Attention: Do we really need it or simply want it?
Have you ever…
- Wanted to be in the limelight?
- Wished that people noticed what you do?
- Wanted to win that personality pageant in college?
- Craved the friendship of the new person who joined class?
- Longed for responsiveness from your parents over your sibling?
It is ingrained in human nature to desire validation from those around us. It adds to the sense of self-worth and helps build a concept of ourselves; a framework in which we slot in our qualities and look back to when we feel unsure of our potential. Attention has become more of a need than a want, although it also remains true that seeking external endorsement takes away independence in thinking and makes you vulnerable to self-doubt. Why then do we crave attention so much? Is it such a good thing? And why do we feel a sense of accomplishment when we are singled out even when we have been in the wrong?
The attention cycle
We use trial and error to figure out what makes others continue to give us attention and what drives them away. Think about your friends and what you do to get them to focus on you: sometimes you use humour, at others you discuss fashion, many a time you are intellectual, sometimes sporty or musical, whereas at times you’ve even mocked them with sarcasm that has been received well based on the given situation. There may also have been situations where you’ve been insolent, inconsiderate or pompous. And that may have propelled your friends far away from you.

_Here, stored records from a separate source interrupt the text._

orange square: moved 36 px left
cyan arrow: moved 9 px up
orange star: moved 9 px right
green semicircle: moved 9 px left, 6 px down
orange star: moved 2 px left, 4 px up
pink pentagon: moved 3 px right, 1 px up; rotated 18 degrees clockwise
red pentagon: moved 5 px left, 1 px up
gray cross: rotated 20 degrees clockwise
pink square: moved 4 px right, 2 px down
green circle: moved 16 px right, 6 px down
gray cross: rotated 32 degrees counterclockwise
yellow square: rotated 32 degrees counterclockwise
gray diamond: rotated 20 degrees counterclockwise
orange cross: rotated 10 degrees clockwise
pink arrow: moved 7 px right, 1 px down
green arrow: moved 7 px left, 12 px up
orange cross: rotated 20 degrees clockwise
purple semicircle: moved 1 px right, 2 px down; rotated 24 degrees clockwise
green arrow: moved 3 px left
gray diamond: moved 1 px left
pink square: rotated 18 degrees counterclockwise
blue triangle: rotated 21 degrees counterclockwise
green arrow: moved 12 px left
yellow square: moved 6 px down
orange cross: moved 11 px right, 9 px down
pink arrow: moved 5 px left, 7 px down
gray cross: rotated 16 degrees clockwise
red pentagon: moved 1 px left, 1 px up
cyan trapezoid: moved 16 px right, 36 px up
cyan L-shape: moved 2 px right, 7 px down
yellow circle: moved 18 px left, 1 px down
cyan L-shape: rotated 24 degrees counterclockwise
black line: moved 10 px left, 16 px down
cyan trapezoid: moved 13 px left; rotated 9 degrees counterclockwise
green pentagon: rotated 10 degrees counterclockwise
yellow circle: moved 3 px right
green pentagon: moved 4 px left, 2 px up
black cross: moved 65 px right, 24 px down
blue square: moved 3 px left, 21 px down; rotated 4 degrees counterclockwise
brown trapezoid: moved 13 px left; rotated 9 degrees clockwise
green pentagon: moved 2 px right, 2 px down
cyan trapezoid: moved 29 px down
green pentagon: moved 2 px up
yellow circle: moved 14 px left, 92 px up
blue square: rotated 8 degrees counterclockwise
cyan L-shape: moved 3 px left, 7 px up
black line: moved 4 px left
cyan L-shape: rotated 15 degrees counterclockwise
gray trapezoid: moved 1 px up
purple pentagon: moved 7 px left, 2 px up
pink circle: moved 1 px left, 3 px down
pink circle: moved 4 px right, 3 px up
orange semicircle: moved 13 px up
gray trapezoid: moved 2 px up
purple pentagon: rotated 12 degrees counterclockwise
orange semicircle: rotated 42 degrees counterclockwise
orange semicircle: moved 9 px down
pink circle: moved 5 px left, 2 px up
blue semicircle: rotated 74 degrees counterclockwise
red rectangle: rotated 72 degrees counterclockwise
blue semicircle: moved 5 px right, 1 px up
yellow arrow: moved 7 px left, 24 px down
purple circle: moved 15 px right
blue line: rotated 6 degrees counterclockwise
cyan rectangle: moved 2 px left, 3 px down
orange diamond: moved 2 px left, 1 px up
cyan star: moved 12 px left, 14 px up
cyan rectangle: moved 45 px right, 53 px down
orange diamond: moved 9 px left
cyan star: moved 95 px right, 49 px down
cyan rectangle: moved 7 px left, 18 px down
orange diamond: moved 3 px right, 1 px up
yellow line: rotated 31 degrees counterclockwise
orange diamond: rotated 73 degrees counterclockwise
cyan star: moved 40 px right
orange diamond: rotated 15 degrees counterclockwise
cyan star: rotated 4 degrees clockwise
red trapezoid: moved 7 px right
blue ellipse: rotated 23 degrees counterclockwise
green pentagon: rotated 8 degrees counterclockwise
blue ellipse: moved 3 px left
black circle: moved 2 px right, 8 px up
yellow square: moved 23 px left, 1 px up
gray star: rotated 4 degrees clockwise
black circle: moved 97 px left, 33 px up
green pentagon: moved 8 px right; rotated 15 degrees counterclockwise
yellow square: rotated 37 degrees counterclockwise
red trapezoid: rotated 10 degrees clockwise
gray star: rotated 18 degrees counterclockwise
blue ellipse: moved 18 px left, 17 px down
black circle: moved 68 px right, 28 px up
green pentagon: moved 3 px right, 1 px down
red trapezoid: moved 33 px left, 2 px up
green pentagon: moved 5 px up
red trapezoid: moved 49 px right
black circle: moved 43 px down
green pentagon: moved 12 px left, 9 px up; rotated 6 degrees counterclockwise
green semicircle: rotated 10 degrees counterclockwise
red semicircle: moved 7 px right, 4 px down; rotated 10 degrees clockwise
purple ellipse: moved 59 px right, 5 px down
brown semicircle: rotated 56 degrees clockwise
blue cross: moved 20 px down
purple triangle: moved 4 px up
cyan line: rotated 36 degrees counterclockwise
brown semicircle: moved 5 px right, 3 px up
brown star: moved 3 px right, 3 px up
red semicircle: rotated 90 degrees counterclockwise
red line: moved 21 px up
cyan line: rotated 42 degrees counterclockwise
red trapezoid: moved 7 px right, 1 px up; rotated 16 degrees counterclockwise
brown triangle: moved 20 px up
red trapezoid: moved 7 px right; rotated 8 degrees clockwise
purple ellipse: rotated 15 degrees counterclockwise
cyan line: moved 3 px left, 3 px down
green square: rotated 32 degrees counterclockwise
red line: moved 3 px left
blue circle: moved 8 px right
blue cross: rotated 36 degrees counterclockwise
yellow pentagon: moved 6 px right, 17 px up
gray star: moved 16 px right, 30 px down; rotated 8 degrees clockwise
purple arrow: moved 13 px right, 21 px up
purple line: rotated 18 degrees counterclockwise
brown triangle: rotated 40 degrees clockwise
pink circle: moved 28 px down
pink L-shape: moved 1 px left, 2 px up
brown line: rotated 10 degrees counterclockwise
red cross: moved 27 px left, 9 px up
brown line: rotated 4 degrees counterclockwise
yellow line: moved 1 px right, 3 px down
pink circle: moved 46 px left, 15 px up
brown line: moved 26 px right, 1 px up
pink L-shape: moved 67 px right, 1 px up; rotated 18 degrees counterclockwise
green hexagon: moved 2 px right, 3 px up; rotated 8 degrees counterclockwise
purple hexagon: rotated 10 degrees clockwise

With initial experiences, you tend to learn that when you are courteous, considerate, tactful, and most importantly when you are happy, you pull others closer to you. And when others around you react with interest, affection and approval, you further grow in these practical skills, and find a positive place in your family, friend circle and the society at large. You get yourself into a cycle of garnering the right kind of attention for the right kind of behaviours.